London: Standard Chartered reported a 46 per cent drop in first-half profit as falling revenue outstripped cost cuts amid turbulent markets and slowing growth in emerging economies.
Adjusted pretax profit was $994 million in the first half compared to $1.8 billion a year earlier, the London-based lender said in a filing Wednesday. That fell short of the $1.12 billion average estimate of five analysts surveyed. Adjusted revenue fell 20 perc ent to $6.81 billion.
Chief executive officer Bill Winters, 54, in his first year in the job raised capital, suspended the dividend, and laid out plans for cutting 15,000 jobs and restructuring or divesting $100 billion of risky assets. A sharp drop in revenue and surging loan impairments drove the Asia-focused lender to its first annual loss since 1989 last year. Jose Vinals, an International Monetary Fund executive, was named the bank’s new chairman last week, adding to Winters’s rebuilt management team.
“Although our performance has substantially improved, income growth remains muted and returns are weak,” Winters said in the statement. “The progress we have made has been hard won, and has been achieved against a backdrop of deteriorating external conditions.
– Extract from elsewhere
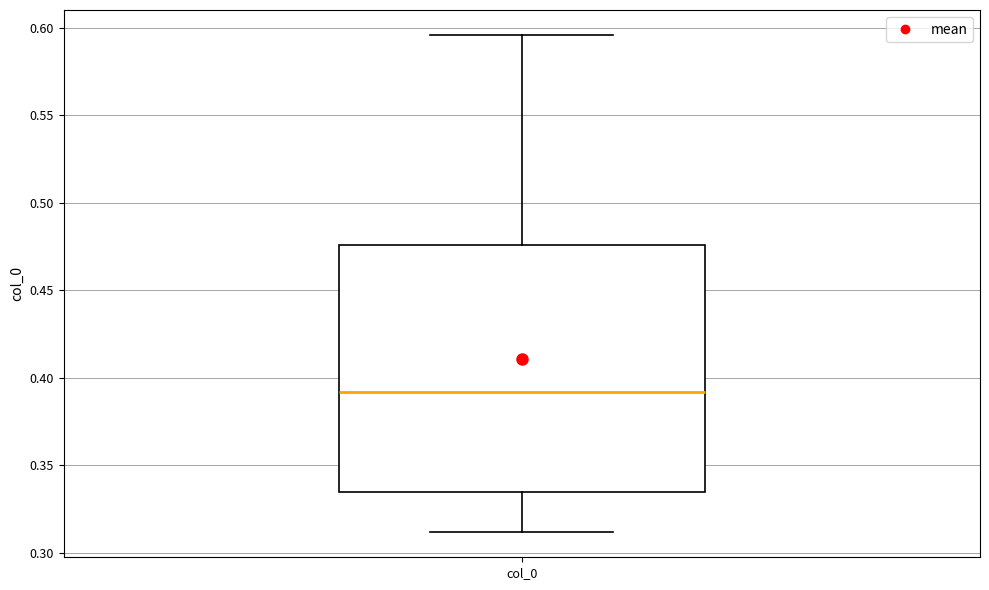

Transcribe this box plot: give where the median line is, the range the box spans, and where the two whiskers end, as read against the y-axis. The values are not printed on the chart, so give them approximately, as read against the axis.

median 0.390, box 0.335 to 0.475, whiskers 0.310 to 0.595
Interest rate expectations are lower for longer than previously predicted, growth in our markets is slow and global trade volumes are down.”
The bank trades at about half its book value after the stock plunged 39 per cent in 2015. The shares have climbed 4.6 per cent this year before today, avoiding the plunges many other UK-based banks have faced after the nation’s vote to leave the European Union.
Winters has been shrinking the balance sheet and tightening lending standards after his predecessor Peter Sands was replaced last June after eight years at the helm. The CEO has also hired several senior executives and cracked down on ethics within the bank after discovering some employees were acting “ above the law.”
HSBC Holdings, the other UK bank that gets most of its profit in Asia, said pretax profit fell 45 per cent to $3.61 billion in the second quarter from a year ago.